BİLDİRİDEN DARBE TEHDİTİ ÜRETMEYE ÇALIŞAN İKTİDARA DA HATIRLATALIM: Darbeler bu ülkede büyük yıkımlara neden oldu. Askeri ya da sivil bütün darbelere karşı her zaman en açık tutumu alan ve her türlü darbeci zihniyetle mücadele eden bir siyasi geleneğe sahibiz. Bütün sorunların çözüm yolu demokratik siyasettir. Bunun dışındaki her yaklaşıma karşı tutumumuz nettir. Bir bildiriden darbe tehditi üretmeye çalışan iktidara da hatırlatalım: Eş Genel Başkanlarımızdan belediye başkanlarımıza kadar haksız ve hukuksuz biçimde tutuklanmasının adı darbe değil midir? Seçme ve seçilme özgürlüğünü kaldırarak halkımızın belediyelerini gasp etmek darbe değil midir? Partimiz hakkında dava açtırmak demokratik siyasete bir darbe girişimi değil midir? Ömer Faruk Gergerlioğlu, Leyla Güven ve Musa Farisoğulları’nın vekilliğini haksızca hukuksuzca düşürmek halk iradesine darbe değil midir? 15 Temmuz sonrası yüz binlerce kamu çalışanını KHK’larla işten atmak, gazete ve televizyonları kapatmak darbe değil midir? İstanbul Sözleşmesi’ni tek taraflı feshetmek kadınlara, kadın kazanımlarına bir darbe değil midir?

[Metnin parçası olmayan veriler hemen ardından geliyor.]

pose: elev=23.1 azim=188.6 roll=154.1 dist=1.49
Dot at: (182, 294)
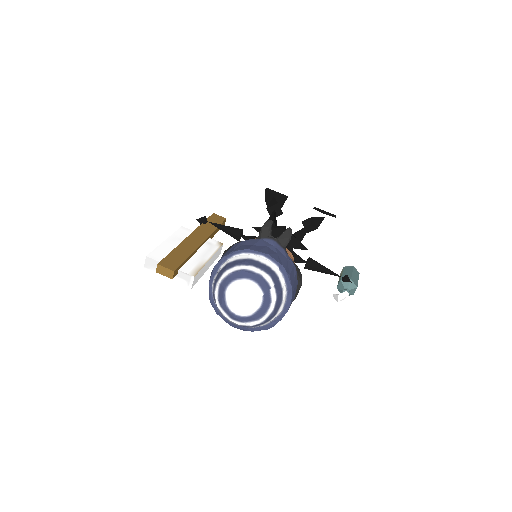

Anayasa ve hukuku rafa kaldırmak darbelerin temel özelliğidir. 28 Şubat’ın ürünü güvenlik yasasını devreye sokmak darbe değil midir?

DARBECİLİKLE HESAPLAŞMAKTA SAMİMİYSE AYNAYA BAKAR: Bu iktidarın darbeci anlayışla bir sorunu yok. Bu iktidarın darbecilikle hesaplaşmak konusunda samimiyeti olamaz. Eğer samimiyse yapacağı tek şey kendi icraati ile yüzlemektir. Eğer cesareti varsa bu iktidar aynaya bakar. O zaman bu ülkede hangi anlayışın darbecilikle nasıl iç içe yaşadığını görür. Bu iktidar bir darbe mekaniği yaratmıştır. Bu sarkaçtan ve kıskaçtan, her türlü darbe tartışmasından uzaklaşabilmek için tek çare güçlü demokrasi, gerçek adalet. HDP’nin duruşu budur.